Alors que la plupart des pays ont fait le choix de « vivre avec le virus », la Chine a mis sous cloche des villes entières pour tenter de le stopper. Environ 350 millions de personnes, soit un quart de la population chinoise disséminée dans 45 mégapoles, subissent actuellement une forme de confinement : contrôles sanitaires systématiques avec tests de masse, prises de température généralisées, traçage pointilleux des déplacements, quarantaines.

Depuis quelques semaines, les autorités sanitaires chinoises, championnes de la désinformation, reconnaissent à demi-mot qu’elles font face à un variant d’Omicron moins mortel que la souche Delta, mais qui se propage bien plus rapidement. Leur système de santé, antédiluvien, risque d’être submergé. C’est mathématique. Empire de vieillesse, la Chine compte 300 millions d’habitants de plus de 60 ans. Par pur nationalisme, elle refuse d’importer des doses de vaccins à ARN messager et ne dispose, avec Sinovac ou Sinopharm, que de sérums de seconde zone. Les autorités chinoises déclarent que 88 % de la population est entièrement vaccinée, mais 33 % des personnes de 60 ans et plus n’ont reçu que deux doses, quand 19 % n’ont eu aucune injection. Une proportion qui monte à 50 % chez les plus de 80 ans… Selon des études occidentales, cette moindre efficacité des vaccins fait qu’à peine 25 % de la population est protégée contre l’infection. « Sans vaccin approprié, la diffusion est inéluctable, avec une mortalité qui sera plus importante que chez nous, qui avons une forte immunité anti-formes sévères, analyse Jean-Michel Pawlotsky, chef du laboratoire d’épidémiologie à l’hôpital Henri-Mondor de Créteil. Combien ? Difficile à dire. À terme, leurs scientifiques vont sans doute produire de l’ARN messager. Toutefois, comme ils ne veulent pas en importer, le maître mot est tenir. »

Tenir, mais comment ? En calfeutrant et en mettant sous cloche tout un pays ? Impossible sur la durée. Les données officielles de Hongkong, où les vaccins chinois et occidentaux ont cohabité, montrent une grande disparité. Le taux de mortalité des patients âgés de 80 ans et plus qui ont reçu deux doses de Sinovac est de 2,95 %. Parmi ceux qui ont opté pour le BioNTech (Moderna), il est de 1,51 %. « S’il est vrai, comme le disent Xi Jinping et le politburo du PC chinois, que « la vie des gens passe avant tout », alors ils devraient rapidement approuver BioNTech. Parce que cela peut sauver des vies », assure le Pr Jin, de l’université de Hongkong.

◆ **Consignes à suivre**
[a] Selon l'extrait sur la lutte de la Chine contre le virus, combien de personnes y subissent actuellement une forme de confinement ?
[b] Prolongez l'extrait sur la lutte de la Chine contre le virus à partir de sa dernière phrase.

Extraits de données
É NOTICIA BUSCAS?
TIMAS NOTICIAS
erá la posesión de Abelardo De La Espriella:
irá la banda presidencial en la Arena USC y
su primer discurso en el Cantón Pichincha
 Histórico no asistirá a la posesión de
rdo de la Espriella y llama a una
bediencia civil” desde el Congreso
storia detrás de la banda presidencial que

◆ **Réponses attendues**
[a] Environ 350 millions de personnes, soit un quart de la population chinoise.

[b]
Côté économie, cela fait déjà très mal. Les usines des villes confinées ont fermé leurs portes. Selon une estimation récente de l’université de Hongkong, l’empire du Milieu subit une perte de 295 milliards de yuans (42 milliards d’euros) par mois, soit 3,1 % du produit intérieur brut. La congestion des ports de Shanghai, les plus grands du monde en matière de tonnage de marchandises, a augmenté de 40 % depuis mars. Et le pire est à craindre si le delta de la rivière des Perles, dans le sud du pays, l’usine du monde, est submergé par le virus.

Fidèle à sa doctrine de grande muraille sanitaire, le président Xi Jinping affirme toujours que « la persistance est une victoire ». Cette politique lui est directement imputable. C’est lui qui s’est octroyé la « victoire » contre le virus après le confinement de Wuhan. « C’est lui qui vante la supériorité du modèle chinois, montrant que le Parti place la vie des habitants au-dessus de l’économie, à l’opposé des démocraties occidentales où la COVID-19 a semé la mort par millions. Renoncer au zéro COVID-19 pourrait être interprété comme un signe de faiblesse », analyse Antoine Bondaz. Avec le confinement éventuel de Pékin, Xi Jinping joue une partie importante et à très haut risque. Un lockdown dans le centre de pouvoir pourrait être considéré comme un revers majeur pour sa crédibilité générale. L’incapacité de Shanghai à maîtriser le virus fragilise déjà le chef local du Parti, Li Qiang. Membre du politburo, il risque d’en être écarté lors du XXe congrès. Si le scénario catastrophe perdure, la prochaine victime pourrait bien être le petit timonier. On commence à critiquer son mode de gouvernance, et son renouvellement pour un troisième mandat, en octobre, pourrait être compromis. En début d’année, son triomphe romain pavé de roses semblait acquis. Il l’est beaucoup moins aujourd’hui.